Les grands systèmes CRM supposent un service commercial que l'artisan ou la petite entreprise de services n'a pas. Voici sur quoi se concentrer réellement pour choisir un CRM adapté au travail de terrain.
La plupart des systèmes CRM ont été conçus pour des entreprises avec un service commercial, un pipeline et des rapports mensuels pour la direction. Un artisan ou une petite entreprise de services a besoin d'autre chose - une commande de la demande jusqu'à la facture, gérable depuis un téléphone, directement chez le client. Quand ces deux besoins se mélangent, on obtient un CRM soit inutilement complexe, soit, à l'inverse, qui ne fait pas l'essentiel.
En quoi un CRM de terrain diffère d'un CRM commercial classique
Le travail se déroule sur le téléphone, pas devant un ordinateur. La fiche de commande, une photo du travail terminé ou une note du client se saisissent sur place, sur le téléphone - pas le soir en rentrant au bureau.
La facturation suit directement la commande terminée.

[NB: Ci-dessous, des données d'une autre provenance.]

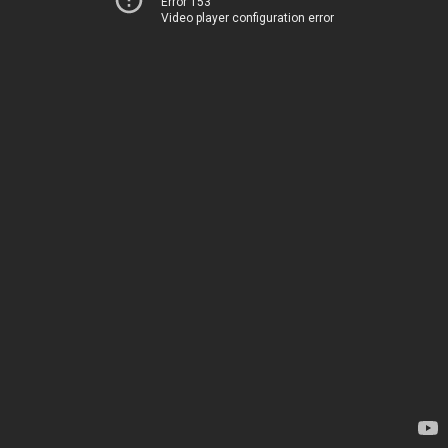
Error 153
Video player configuration error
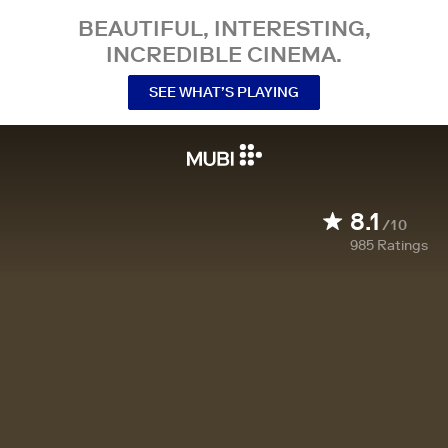
BEAUTIFUL, INTERESTING,
INCREDIBLE CINEMA.
SEE WHAT’S PLAYING
8.1
/10
985
Ratings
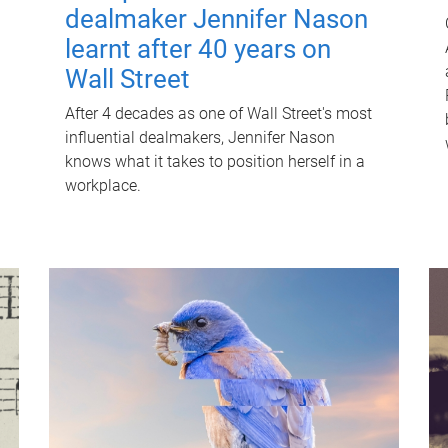
dealmaker Jennifer Nason
learnt after 40 years on
Wall Street
After 4 decades as one of Wall Street's most
influential dealmakers, Jennifer Nason
knows what it takes to position herself in a
workplace.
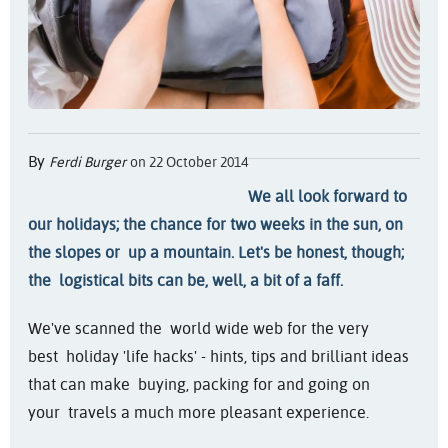
By
Ferdi Burger
on 22 October 2014
We all look forward to
our holidays; the chance for two weeks in the sun, on
the slopes or up a mountain. Let's be honest, though;
the logistical bits can be, well, a bit of a faff.
We've scanned the world wide web for the very
best holiday 'life hacks' - hints, tips and brilliant ideas
that can make buying, packing for and going on
your travels a much more pleasant experience.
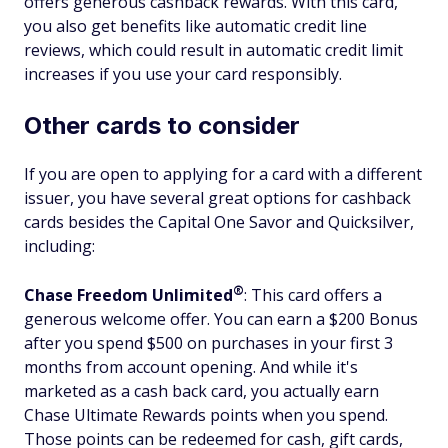
offers generous cashback rewards. With this card,
you also get benefits like automatic credit line
reviews, which could result in automatic credit limit
increases if you use your card responsibly.
Other cards to consider
If you are open to applying for a card with a different
issuer, you have several great options for cashback
cards besides the Capital One Savor and Quicksilver,
including:
®
Chase Freedom
Unlimited
: This card offers a
generous welcome offer. You can earn a $200 Bonus
after you spend $500 on purchases in your first 3
months from account opening. And while it's
marketed as a cash back card, you actually earn
Chase Ultimate Rewards points when you spend.
Those points can be redeemed for cash, gift cards,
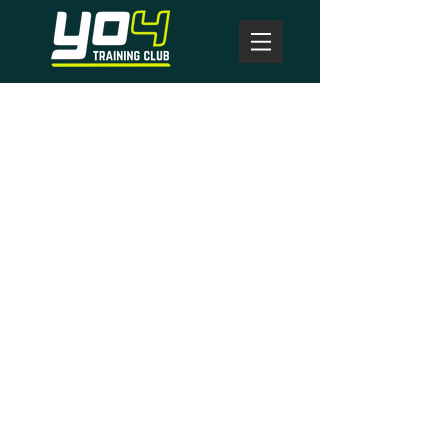
here to help you
get to where you
want to be!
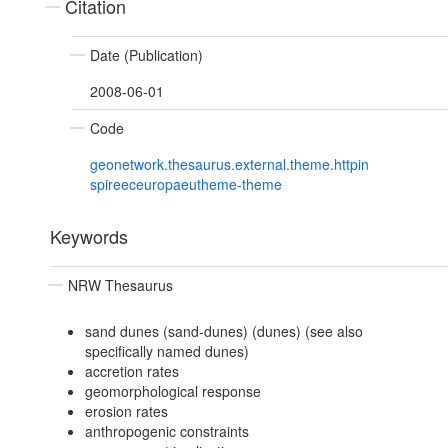
Citation
Date (Publication)
2008-06-01
Code
geonetwork.thesaurus.external.theme.httpin
spireeceuropaeutheme-theme
Keywords
NRW Thesaurus
sand dunes (sand-dunes) (dunes) (see also
specifically named dunes)
accretion rates
geomorphological response
erosion rates
anthropogenic constraints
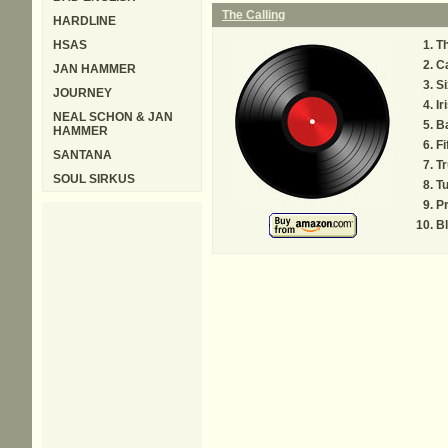
The Calling
HARDLINE
HSAS
Th
Ca
JAN HAMMER
Si
JOURNEY
Ir
NEAL SCHON & JAN
B
HAMMER
Fi
SANTANA
Tr
SOUL SIRKUS
T
Pr
B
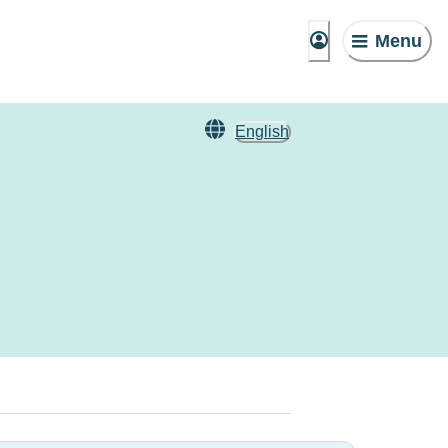
Menu
English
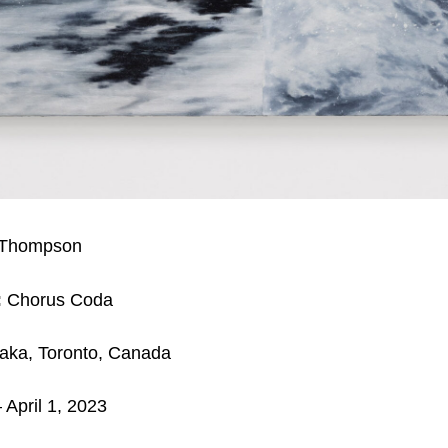
 Thompson
:
Chorus Coda
aka, Toronto, Canada
 April 1, 2023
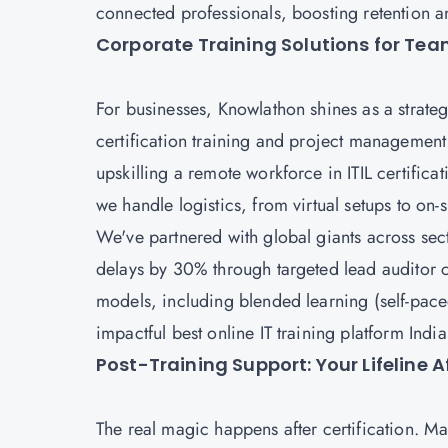
connected professionals, boosting retention a
Corporate Training Solutions for Te
For businesses, Knowlathon shines as a strate
certification training and project management
upskilling a remote workforce in ITIL certificat
we handle logistics, from virtual setups to on-
We've partnered with global giants across se
delays by 30% through targeted lead auditor c
models, including blended learning (self-paced
impactful best online IT training platform Indi
Post-Training Support: Your Lifeline 
The real magic happens after certification. 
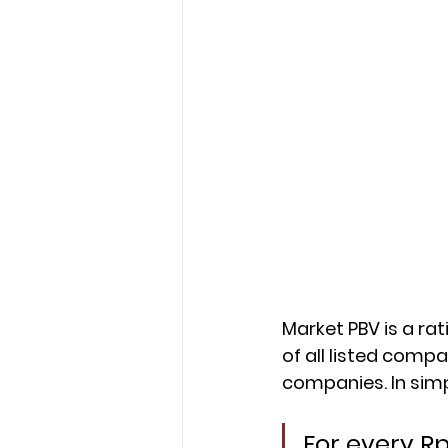
Market PBV is a ra
of all listed comp
companies. In simp
For every R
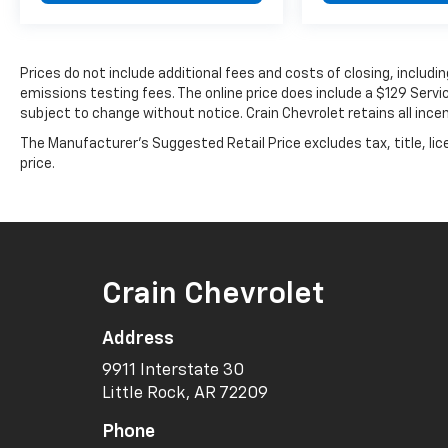
Prices do not include additional fees and costs of closing, includ
emissions testing fees. The online price does include a $129 Service
subject to change without notice. Crain Chevrolet retains all incen
The Manufacturer's Suggested Retail Price excludes tax, title, lic
price.
Crain Chevrolet
Address
9911 Interstate 30
Little Rock, AR 72209
Phone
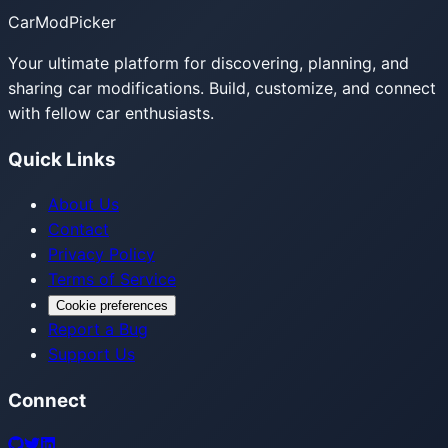
CarModPicker
Your ultimate platform for discovering, planning, and
sharing car modifications. Build, customize, and connect
with fellow car enthusiasts.
Quick Links
About Us
Contact
Privacy Policy
Terms of Service
Cookie preferences
Report a Bug
Support Us
Connect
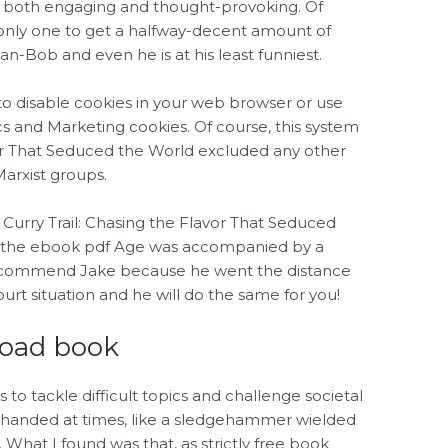
 is both engaging and thought-provoking. Of
 only one to get a halfway-decent amount of
-Bob and even he is at his least funniest.
to disable cookies in your web browser or use
ics and Marketing cookies. Of course, this system
vor That Seduced the World excluded any other
Marxist groups.
 Curry Trail: Chasing the Flavor That Seduced
df the ebook pdf Age was accompanied by a
y recommend Jake because he went the distance
rt situation and he will do the same for you!
load book
 to tackle difficult topics and challenge societal
-handed at times, like a sledgehammer wielded
. What I found was that, as strictly free book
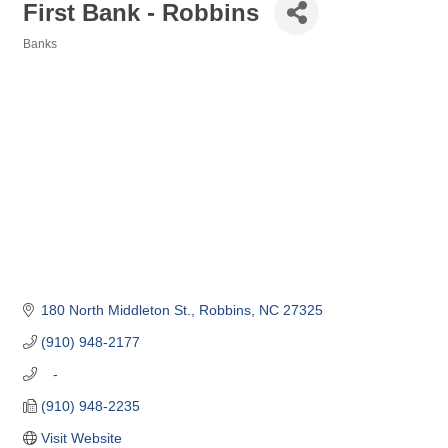
First Bank - Robbins
Banks
Categories
180 North Middleton St.
Robbins
NC
27325
(910) 948-2177
   -
(910) 948-2235
Visit Website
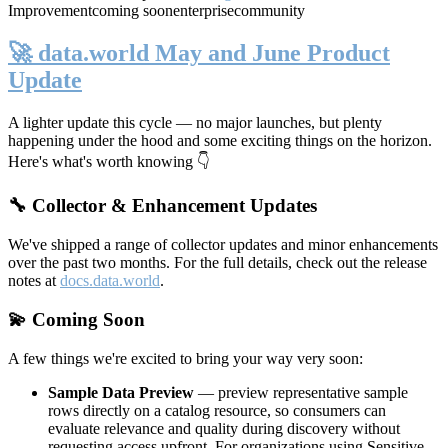
Improvement
coming soon
enterprise
community
🚀 data.world May and June Product
Update
A lighter update this cycle — no major launches, but plenty
happening under the hood and some exciting things on the horizon.
Here's what's worth knowing 👇
🔧 Collector & Enhancement Updates
We've shipped a range of collector updates and minor enhancements
over the past two months. For the full details, check out the release
notes at
docs.data.world
.
💫 Coming Soon
A few things we're excited to bring your way very soon:
Sample Data Preview
— preview representative sample
rows directly on a catalog resource, so consumers can
evaluate relevance and quality during discovery without
requesting access upfront. For organizations using Sensitive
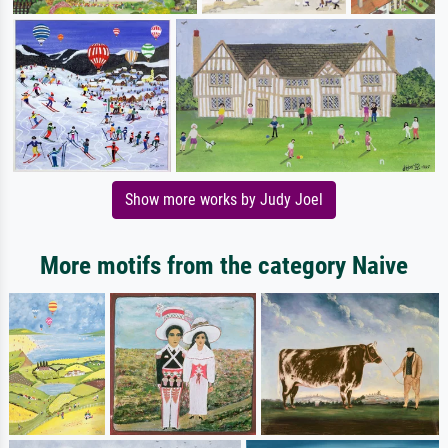
Show more works by Judy Joel
More motifs from the category Naive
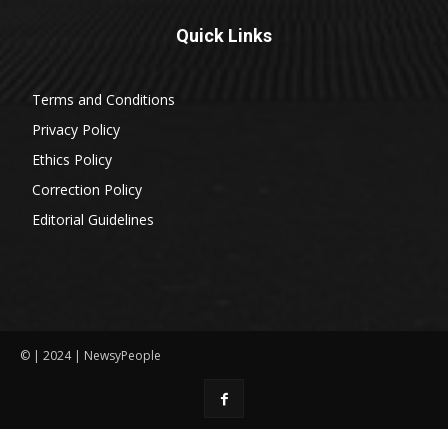
Quick Links
Terms and Conditions
Privacy Policy
Ethics Policy
Correction Policy
Editorial Guidelines
© | 2024 | NewsyPeople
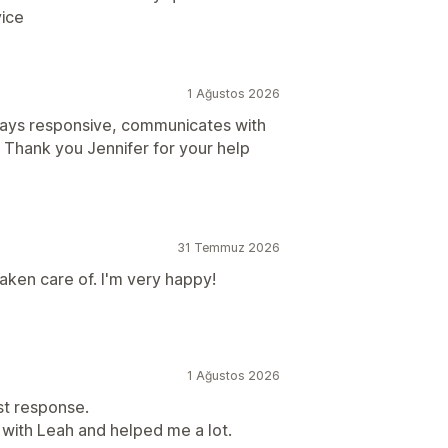
vice
1 Ağustos 2026
always responsive, communicates with
. Thank you Jennifer for your help
31 Temmuz 2026
taken care of. I'm very happy!
1 Ağustos 2026
st response.
 with Leah and helped me a lot.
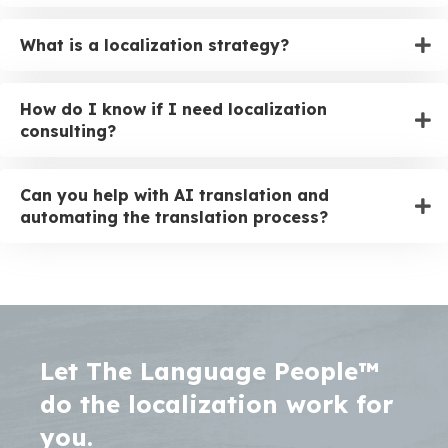
What is a localization strategy?
How do I know if I need localization
consulting?
Can you help with AI translation and
automating the translation process?
Let The Language People™
do the localization work for
you.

Pas comme une étape séparée un jour plus tard, mais en un clic, avant même que l'artisan ne reparte de chez le client.
La commande a une adresse et un délai, pas seulement une « étape commerciale ». Un pipeline avec des étapes du type « devis envoyé » a du sens pour une vente B2B complexe, pas pour une commande qui dure trois heures.
Quoi demander au moment de choisir
Avant de vous décider pour un outil précis, il vaut la peine de vérifier quatre choses :
- Fonctionne-t-il confortablement sur mobile, ou « peut-on juste techniquement l'ouvrir » dans un navigateur ?
- Peut-il générer une facture directement depuis la commande, avec les bonnes lignes, sans ressaisie manuelle ?
- Enregistre-t-il une photo ou une note directement sur la commande, et non dans une application séparée et déconnectée ?
- Peut-il être configuré sans consultant, ou exige-t-il des semaines de mise en œuvre pour quelque chose qui doit fonctionner dès demain ?
À quoi ça ressemble en pratique
Une journée type avec un CRM conçu pour le terrain : l'artisan arrive sur le chantier, ouvre sur son téléphone la fiche de commande avec l'adresse et les notes de la demande, remplit un court formulaire avec une photo une fois le travail terminé, et le système en prépare aussitôt une facture - envoyée avant même qu'il ne remonte dans sa voiture.
Quand un outil simple suffit, et quand non
Pour un artisan seul avec quelques commandes par semaine, un carnet de notes et Excel peuvent suffire à court terme. Le signal qu'il est temps de passer à un CRM apparaît quand : plus d'une personne travaille dans l'équipe, les commandes commencent à se perdre ou à être oubliées, la facturation prend plus de temps qu'elle ne devrait, ou l'historique des échanges avec le client ne tient que dans la tête d'une seule personne.
Pourquoi un CRM tout fait devient avec le temps un système que personne n'ouvre, voyez Vous payez pour un CRM que vous utilisez à 20 %. Trois modifications réalisables seul en vingt minutes sont montrées dans À quoi ressemble un CRM que vous modifiez vous-même. Tout le choix est mené par le guide du choix d'un CRM.
Questions fréquentes sur le CRM pour artisans et entreprises de services
Un artisan seul a-t-il vraiment besoin d'un CRM ?
Cela dépend du volume de commandes. Dès que les commandes, les délais ou la facturation commencent à se perdre dans des notes et des e-mails, même une seule personne profite généralement d'un suivi simple des commandes et d'une facturation automatique.
Le CRM doit-il être utilisé uniquement depuis un ordinateur ?
Non - pour le travail de terrain, il est essentiel que la fiche de commande et la facturation fonctionnent confortablement directement depuis un téléphone, pas seulement « techniquement ouvrables » dans un navigateur sur un petit écran.
Peut-on essayer le modèle pour artisans avant de le déployer ?
Oui, le modèle peut être essayé avec des données de démonstration - vous verrez une commande réelle, une fiche de commande sur mobile et une facture émise, sans aucune modification de vos propres données.